27867 - Cinema and Cultural Studies (1) (LM)

Course Unit Page

Academic Year 2018/2019

Learning outcomes

By the end of this course students will acquire a knowledge of the close connection between the product and the culture producing it. Not only from an historicist point of view contextualizing the film (or novel or something else) in a precise time, but also considering what it allows to find, in the most neglected details of the work, significant traces of a culture that was not intended to be evoked, but nevertheless it is part of it.

Course contents

Intellectualism and high culture in American cinema – This course will deal, among others, with the following thematic blocks: Hollywood cinema and middlebrow culture; intellectualism and antiintellectualism in the American films; Entertainment and American Culture; cinema and modernism; forms of relationship between film and literature; forms of distincion in the consumption of films (art house cinemas); New American Cinema.

Readings/Bibliography

Lecture notes with a selection of essays will be available at Harpo's, via Barberia, starting from the beginning of the course.

N.B. Non-attending students are required to take an interview and study one of the following texts:

F. La Polla, L'età dell'occhio. Il cinema e la cultura americana, Lindau, Torino, 1999.

Krin Gabbard, Jammin' at the Margins. Jazz and the American Cinema, Chicago, 1996;

Peter Stainfield, Body and Soul. Jazz, Blues and Race in American Film, University of Illinois Press, 2005

F. La Polla, Ombre americane.
Regia, interpretazione, narrazione a Hollywood tra storia e cultura nazionale, Bonomia Up, Bologna 2008

- F. La Polla, Stili americani, Bononia UP, Bononia UP, Bologna, 2003.

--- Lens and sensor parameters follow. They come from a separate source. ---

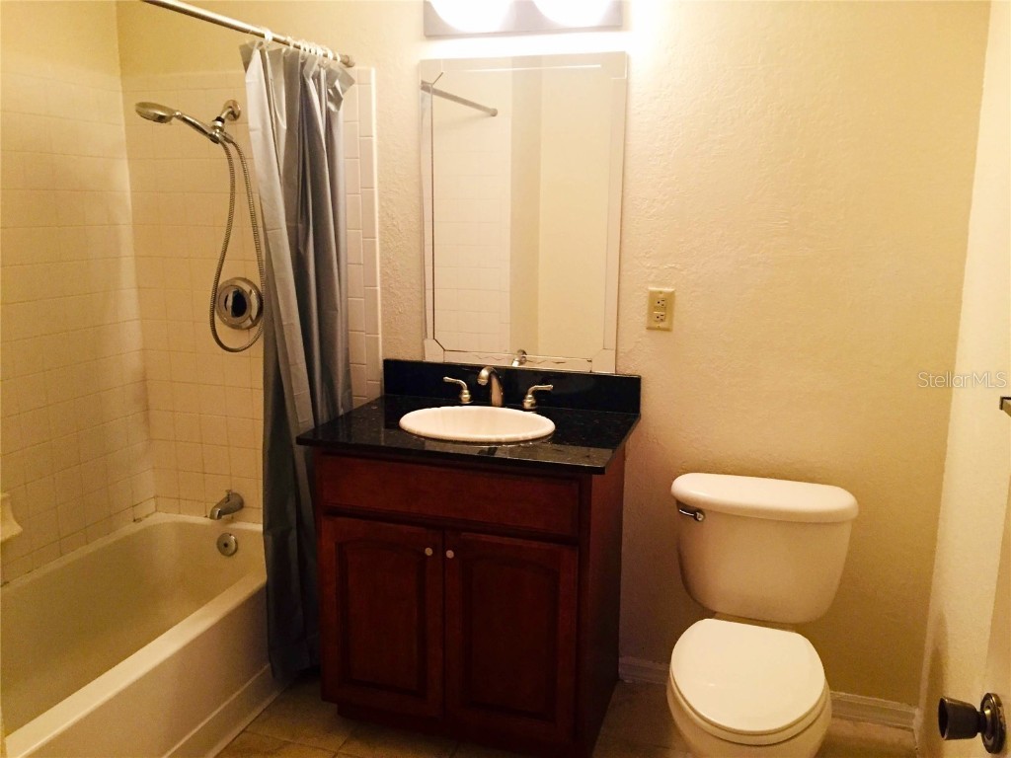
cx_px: 506
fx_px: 847
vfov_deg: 48.2
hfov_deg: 61.7
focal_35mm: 29
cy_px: 379
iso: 250
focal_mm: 4.15
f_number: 2.2
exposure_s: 1/24
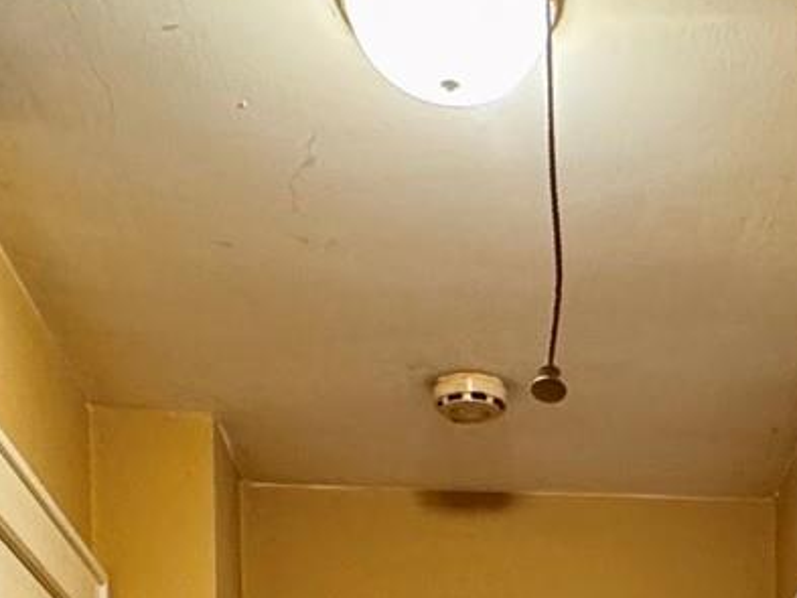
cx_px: 665
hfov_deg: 26.1
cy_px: 1125
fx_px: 1681
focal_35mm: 73
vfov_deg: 16.4
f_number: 2.2
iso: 250
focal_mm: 2.22
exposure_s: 1/60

Lary May, Screening Out the Past. The Birth of Mass Culture and the Motion Picture Industry, The University of Chicago Press, Chicago 1980

Lary May, The Big Tomorrow. Hollywood and the Politics of the American Way, The University of Chicago Press, Chicago 2000

- S. Bernardi, Il paesaggio nel cinema italiano, Marsilio, Venezia, 2003.

D. Forgacs, S. Gundle, Cultura di massa e società italiana. 1936-1954, Bologna, Il Mulino, 2007

F. Jameson, Firme del visibile, Roma, Donzelli, 2003

- Robert B. Ray, How a Film Theory Got Lost, and Other Mysteries in Cultural Studies, Indiana University Press, Bloomington, 2001

- P. Sorlin, Cinema e identità europea, La Nuova Italia, Firenze, 2001.

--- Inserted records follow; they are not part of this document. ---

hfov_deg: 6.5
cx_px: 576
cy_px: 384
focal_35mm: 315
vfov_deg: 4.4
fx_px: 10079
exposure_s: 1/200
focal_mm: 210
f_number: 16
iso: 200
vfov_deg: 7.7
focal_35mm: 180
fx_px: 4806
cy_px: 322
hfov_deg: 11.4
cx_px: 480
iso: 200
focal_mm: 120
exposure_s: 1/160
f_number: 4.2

Elena Mosconi, L'impressione del film. Contributi per una storia culturale del cinema italinao, Milano, Vita e pensiero, 2006

Miriam Hansen, Babele e Bailonia. Il cinema muto americano e il suo spettatore, Torino, Kaplan, 2006

J. Fell, Film and the Narrative Tradition, Berkeley, University of California Press, 1986

- R. Slotkin, Gunfighter Nation, The Myth of the Frontier in 20th Century America, Univ.of Oklahoma Press, Norman, 1998.

- R. Keller Simon, Trash Culture. Popular Culture and the Great Tradition, Univ. of California Press, Berkeley, 1999

Henry Jenkins, Cultura convergente, Bologna, Apogeo, 2007

Rosalind Galt, The New European Cinema, New York, Columbia University Press, 2006

Jim Collins,Architectures of Excess. Cultural Life in the Information Age, New York, Routledge, 1995.

Teaching methods

Lectures with supporting materials

Of course, this methodological approach (as the subject itself) requires not only specific knowledge in the strictly cinematic context, but also a substantial knowledge of the culture/s in which the film has been produced.

Students are recommended to attend the course, this being a great advantage, since there are no teaching manuals related to this subject, so its basics will be dealt with and exemplified during the course. N.B. Students are expected to know English so well to be able to read academic essays in such language.

Assessment methods

Students are required to submit a final essay of about 20 sheet (2000 characters each, spaces included) on a topic at their choice and concerning the monograph part contents (to be agreed with the teacher at his Office hours). The essay shall be submitted for correction within 14 days of the date in which students wish to sit the examination. N.B. Non-attending students shall also take an oral examination (see bibliography).

It will be assessed as excellent the performance of those students achieving an organic vision of the course contents, the use of a proper specific language, the originality of the reflection as well as the familiarity with the historiographic tolls for analysing the subject.

It will be assessed as discrete the performance of those students showing mostly mechanical or mnemonic knowledge of the subject, not articulated synthesis and analysis capabilities, a correct but not always appropriate language, as well as a scholastic study of the discipline. It will be assessed as barely sufficient the performance of those students showing learning gaps, inappropriate language, lack of knowledge of the discipline. It will be assessed as insufficient the performance of those students showing learning gaps, inappropriate language, no orientation within the recommended bibliography and inability to analyse the subject.


Teaching tools

The study of the cases will be supported by audio-visual material.